*TASK*
When copying the entries below, leave out every picture and keep the rest exact.

*DATASET RECORDS*
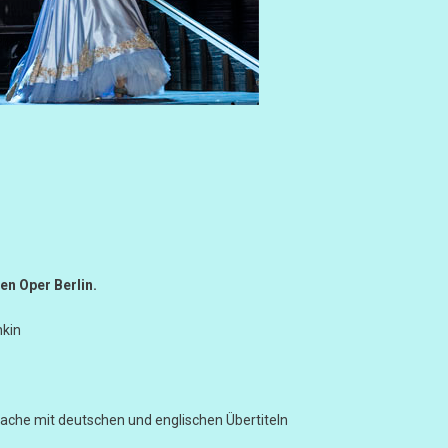
en Oper
Berlin.
hkin
rache mit deutschen und englischen Übertiteln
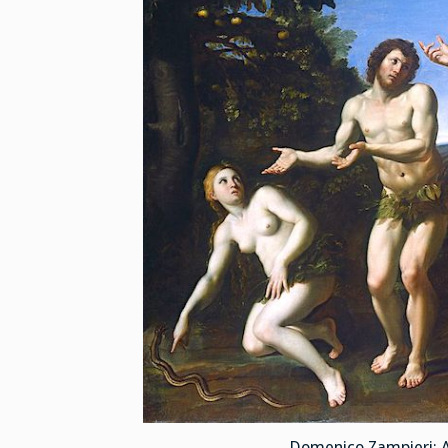
Domenico Zampieri: A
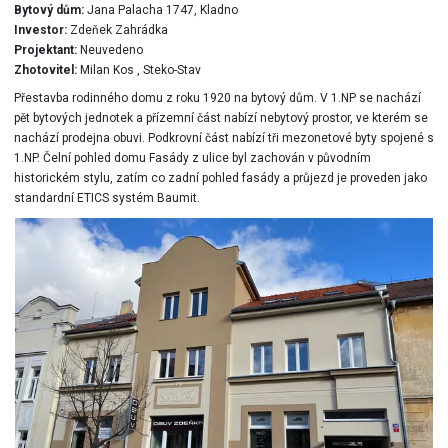
Bytový dům:
Jana Palacha 1747, Kladno
Investor:
Zdeňek Zahrádka
Projektant:
Neuvedeno
Zhotovitel:
Milan Kos , Steko-Stav
Přestavba rodinného domu z roku 1920 na bytový dům. V 1.NP se nachází
pět bytových jednotek a přízemní část nabízí nebytový prostor, ve kterém se
nachází prodejna obuvi. Podkrovní část nabízí tři mezonetové byty spojené s
1.NP. Čelní pohled domu Fasády z ulice byl zachován v původním
historickém stylu, zatím co zadní pohled fasády a průjezd je proveden jako
standardní ETICS systém Baumit.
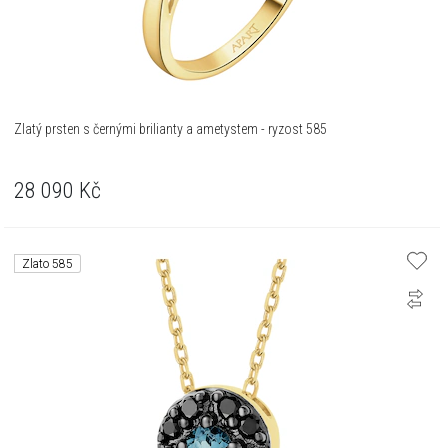
Zlatý prsten s černými brilianty a ametystem - ryzost 585
28 090
Kč
Zlato 585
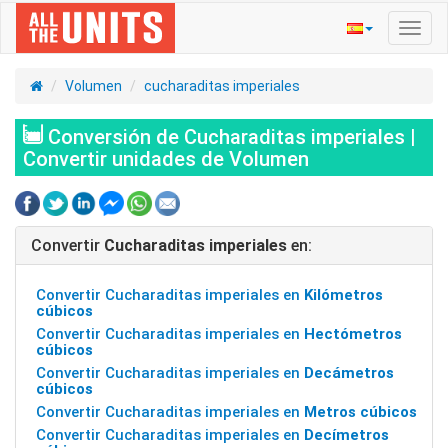
Activ
naveg
Volumen
cucharaditas imperiales
Conversión de Cucharaditas imperiales |
Convertir unidades de Volumen
Convertir
Cucharaditas imperiales
en:
Convertir Cucharaditas imperiales en
Kilómetros
cúbicos
Convertir Cucharaditas imperiales en
Hectómetros
cúbicos
Convertir Cucharaditas imperiales en
Decámetros
cúbicos
Convertir Cucharaditas imperiales en
Metros cúbicos
Convertir Cucharaditas imperiales en
Decímetros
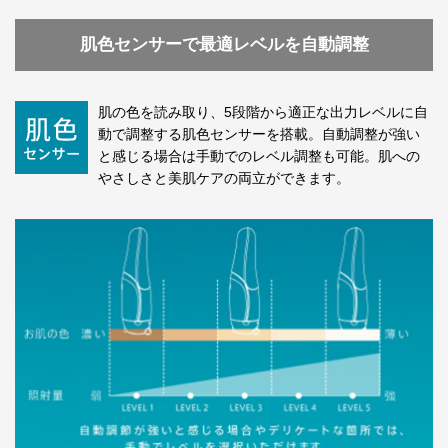
肌色センサーで最適レベルを自動調整
肌の色を読み取り、5段階から適正な出力レベルに自
動で調整する肌色センサーを搭載。自動調整が強い
と感じる場合は手動でのレベル調整も可能。肌への
やさしさと美肌ケアの両立ができます。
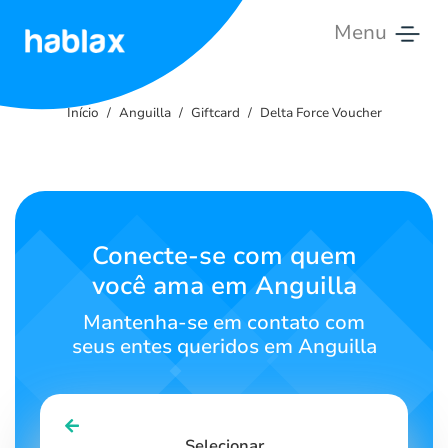
Menu
Início
Início
Anguilla
Giftcard
Delta Force Voucher
Tarifas
Serviços
Contate-
Conecte-se com quem
nos
você ama em Anguilla
Português
Mantenha-se em contato com
seus entes queridos em Anguilla
SIGN IN
SIGN UP
Selecionar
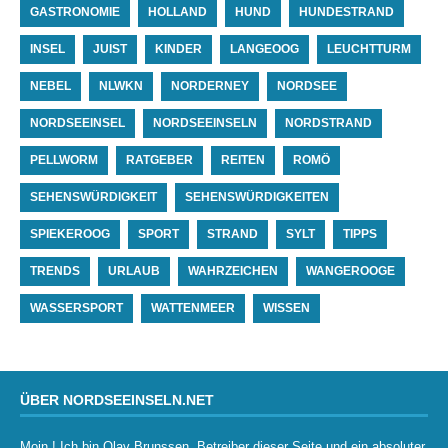
GASTRONOMIE
HOLLAND
HUND
HUNDESTRAND
INSEL
JUIST
KINDER
LANGEOOG
LEUCHTTURM
NEBEL
NLWKN
NORDERNEY
NORDSEE
NORDSEEINSEL
NORDSEEINSELN
NORDSTRAND
PELLWORM
RATGEBER
REITEN
ROMÖ
SEHENSWÜRDIGKEIT
SEHENSWÜRDIGKEITEN
SPIEKEROOG
SPORT
STRAND
SYLT
TIPPS
TRENDS
URLAUB
WAHRZEICHEN
WANGEROOGE
WASSERSPORT
WATTENMEER
WISSEN
ÜBER NORDSEEINSELN.NET
Moin ! Ich bin Olav Brunssen, Betreiber dieser Seite und ein absoluter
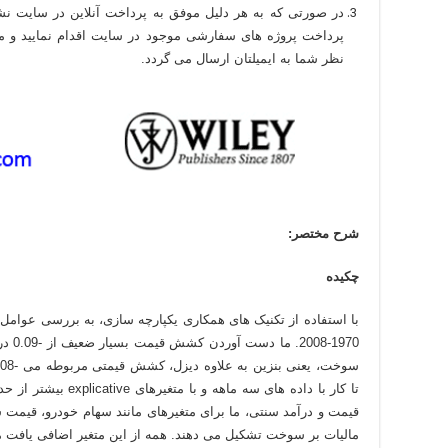
در صورتی که به هر دلیل موفق به پرداخت آنلاین در سایت نش
پرداخت پروژه های سفارشی موجود در سایت اقدام نمایید و موار
نظر شما به ایمیلتان ارسال می گردد.
شرح مختصر:
چکیده
با استفاده از تکنیک های همکاری یکپارچه سازی، به بررسی عوامل
تا کار با داده های سه م
قیمت و درآمد سنتی، ما برای متغیرهای مانند سهام خودرو، قیم
مالیات بر سوخت تشکیل می دهند. همه از این متغیر اضافی یافت 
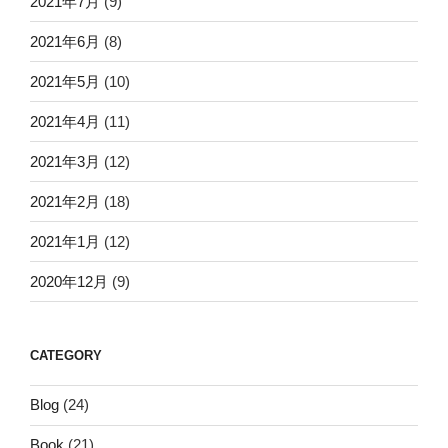
2021年7月
(9)
2021年6月
(8)
2021年5月
(10)
2021年4月
(11)
2021年3月
(12)
2021年2月
(18)
2021年1月
(12)
2020年12月
(9)
CATEGORY
Blog
(24)
Book
(21)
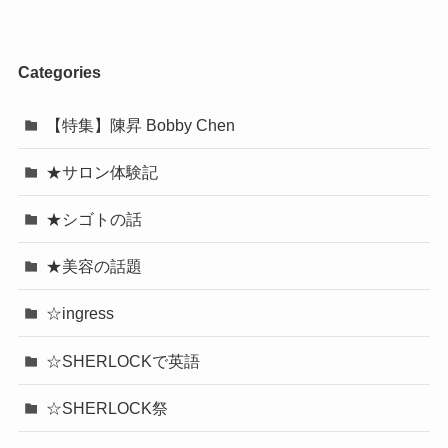
Categories
【特集】陳昇 Bobby Chen
★サロン体験記
★シゴトの話
★美容の話題
☆ingress
☆SHERLOCKで英語
☆SHERLOCK祭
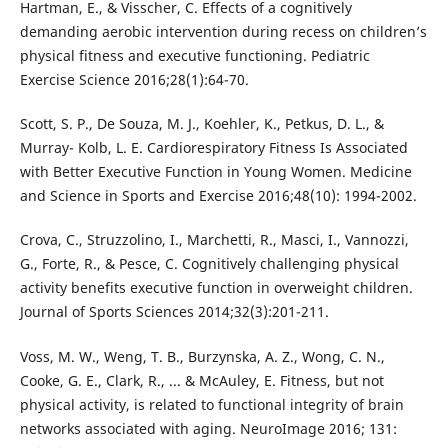
Hartman, E., & Visscher, C. Effects of a cognitively
demanding aerobic intervention during recess on children’s
physical fitness and executive functioning. Pediatric
Exercise Science 2016;28(1):64-70.
Scott, S. P., De Souza, M. J., Koehler, K., Petkus, D. L., &
Murray- Kolb, L. E. Cardiorespiratory Fitness Is Associated
with Better Executive Function in Young Women. Medicine
and Science in Sports and Exercise 2016;48(10): 1994-2002.
Crova, C., Struzzolino, I., Marchetti, R., Masci, I., Vannozzi,
G., Forte, R., & Pesce, C. Cognitively challenging physical
activity benefits executive function in overweight children.
Journal of Sports Sciences 2014;32(3):201-211.
Voss, M. W., Weng, T. B., Burzynska, A. Z., Wong, C. N.,
Cooke, G. E., Clark, R., ... & McAuley, E. Fitness, but not
physical activity, is related to functional integrity of brain
networks associated with aging. NeuroImage 2016; 131:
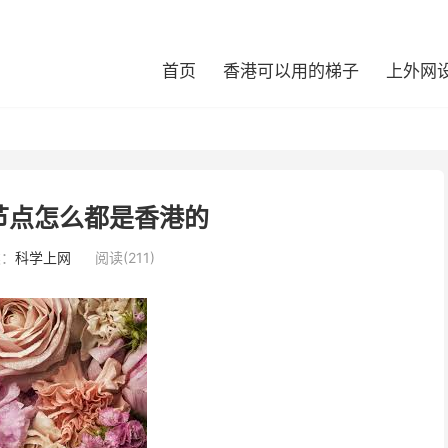
首页
香港可以用的梯子
上外网
节点怎么都是香港的
类：
科学上网
阅读(211)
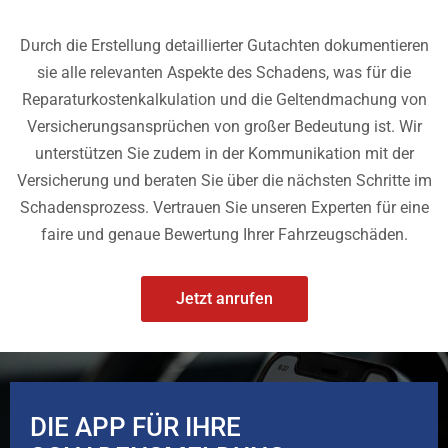
Durch die Erstellung detaillierter Gutachten dokumentieren
sie alle relevanten Aspekte des Schadens, was für die
Reparaturkostenkalkulation und die Geltendmachung von
Versicherungsansprüchen von großer Bedeutung ist. Wir
unterstützen Sie zudem in der Kommunikation mit der
Versicherung und beraten Sie über die nächsten Schritte im
Schadensprozess. Vertrauen Sie unseren Experten für eine
faire und genaue Bewertung Ihrer Fahrzeugschäden.
Jetzt anrufen
DIE APP FÜR IHRE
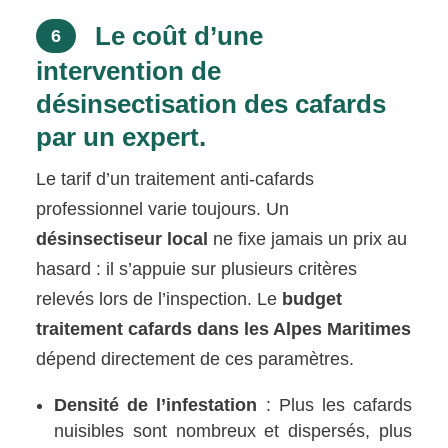
Le coût d’une
6
intervention de
désinsectisation des cafards
par un expert.
Le tarif d’un traitement anti-cafards
professionnel varie toujours. Un
désinsectiseur local
ne fixe jamais un prix au
hasard : il s’appuie sur plusieurs critères
relevés lors de l’inspection. Le
budget
traitement cafards dans les Alpes Maritimes
dépend directement de ces paramètres.
Densité de l’infestation
: Plus les cafards
nuisibles sont nombreux et dispersés, plus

*ANSWER TO THIS EXERCISE*
en Oper
Berlin.
hkin
rache mit deutschen und englischen Übertiteln
Domenico Zampieri: A
Bytový dům:
Jana Palacha 1747, Kladno
Investor:
Zdeňek Zahrádka
Projektant:
Neuvedeno
Zhotovitel:
Milan Kos , Steko-Stav
Přestavba rodinného domu z roku 1920 na bytový dům. V 1.NP se nachází
pět bytových jednotek a přízemní část nabízí nebytový prostor, ve kterém se
nachází prodejna obuvi. Podkrovní část nabízí tři mezonetové byty spojené s
1.NP. Čelní pohled domu Fasády z ulice byl zachován v původním
historickém stylu, zatím co zadní pohled fasády a průjezd je proveden jako
standardní ETICS systém Baumit.
Zlatý prsten s černými brilianty a ametystem - ryzost 585
28 090
Kč
Zlato 585
Activ
naveg
Volumen
cucharaditas imperiales
Conversión de Cucharaditas imperiales |
Convertir unidades de Volumen
Convertir
Cucharaditas imperiales
en:
Convertir Cucharaditas imperiales en
Kilómetros
cúbicos
Convertir Cucharaditas imperiales en
Hectómetros
cúbicos
Convertir Cucharaditas imperiales en
Decámetros
cúbicos
Convertir Cucharaditas imperiales en
Metros cúbicos
Convertir Cucharaditas imperiales en
Decímetros
肌色センサーで最適レベルを自動調整
肌の色を読み取り、5段階から適正な出力レベルに自
動で調整する肌色センサーを搭載。自動調整が強い
と感じる場合は手動でのレベル調整も可能。肌への
やさしさと美肌ケアの両立ができます。
Menu
Início
Início
Anguilla
Giftcard
Delta Force Voucher
Tarifas
Serviços
Contate-
Conecte-se com quem
nos
você ama em Anguilla
Português
Mantenha-se em contato com
seus entes queridos em Anguilla
SIGN IN
SIGN UP
Selecionar
GASTRONOMIE
HOLLAND
HUND
HUNDESTRAND
INSEL
JUIST
KINDER
LANGEOOG
LEUCHTTURM
NEBEL
NLWKN
NORDERNEY
NORDSEE
NORDSEEINSEL
NORDSEEINSELN
NORDSTRAND
PELLWORM
RATGEBER
REITEN
ROMÖ
SEHENSWÜRDIGKEIT
SEHENSWÜRDIGKEITEN
SPIEKEROOG
SPORT
STRAND
SYLT
TIPPS
TRENDS
URLAUB
WAHRZEICHEN
WANGEROOGE
WASSERSPORT
WATTENMEER
WISSEN
ÜBER NORDSEEINSELN.NET
Moin ! Ich bin Olav Brunssen, Betreiber dieser Seite und ein absoluter
در صورتی که به هر دلیل موفق به پرداخت آنلاین در سایت نش
پرداخت پروژه های سفارشی موجود در سایت اقدام نمایید و موار
نظر شما به ایمیلتان ارسال می گردد.
شرح مختصر:
چکیده
با استفاده از تکنیک های همکاری یکپارچه سازی، به بررسی عوامل
تا کار با داده های سه م
قیمت و درآمد سنتی، ما برای متغیرهای مانند سهام خودرو، قیم
مالیات بر سوخت تشکیل می دهند. همه از این متغیر اضافی یافت 
2021年7月
(9)
2021年6月
(8)
2021年5月
(10)
2021年4月
(11)
2021年3月
(12)
2021年2月
(18)
2021年1月
(12)
2020年12月
(9)
CATEGORY
Blog
(24)
Book
(21)
Categories
【特集】陳昇 Bobby Chen
★サロン体験記
★シゴトの話
★美容の話題
☆ingress
☆SHERLOCKで英語
☆SHERLOCK祭
Hartman, E., & Visscher, C. Effects of a cognitively
demanding aerobic intervention during recess on children’s
physical fitness and executive functioning. Pediatric
Exercise Science 2016;28(1):64-70.
Scott, S. P., De Souza, M. J., Koehler, K., Petkus, D. L., &
Murray- Kolb, L. E. Cardiorespiratory Fitness Is Associated
with Better Executive Function in Young Women. Medicine
and Science in Sports and Exercise 2016;48(10): 1994-2002.
Crova, C., Struzzolino, I., Marchetti, R., Masci, I., Vannozzi,
G., Forte, R., & Pesce, C. Cognitively challenging physical
activity benefits executive function in overweight children.
Journal of Sports Sciences 2014;32(3):201-211.
Voss, M. W., Weng, T. B., Burzynska, A. Z., Wong, C. N.,
Cooke, G. E., Clark, R., ... & McAuley, E. Fitness, but not
physical activity, is related to functional integrity of brain
networks associated with aging. NeuroImage 2016; 131:
首页
香港可以用的梯子
上外网
节点怎么都是香港的
类：
科学上网
阅读(211)
Durch die Erstellung detaillierter Gutachten dokumentieren
sie alle relevanten Aspekte des Schadens, was für die
Reparaturkostenkalkulation und die Geltendmachung von
Versicherungsansprüchen von großer Bedeutung ist. Wir
unterstützen Sie zudem in der Kommunikation mit der
Versicherung und beraten Sie über die nächsten Schritte im
Schadensprozess. Vertrauen Sie unseren Experten für eine
faire und genaue Bewertung Ihrer Fahrzeugschäden.
Jetzt anrufen
DIE APP FÜR IHRE
Le coût d’une
6
intervention de
désinsectisation des cafards
par un expert.
Le tarif d’un traitement anti-cafards
professionnel varie toujours. Un
désinsectiseur local
ne fixe jamais un prix au
hasard : il s’appuie sur plusieurs critères
relevés lors de l’inspection. Le
budget
traitement cafards dans les Alpes Maritimes
dépend directement de ces paramètres.
Densité de l’infestation
: Plus les cafards
nuisibles sont nombreux et dispersés, plus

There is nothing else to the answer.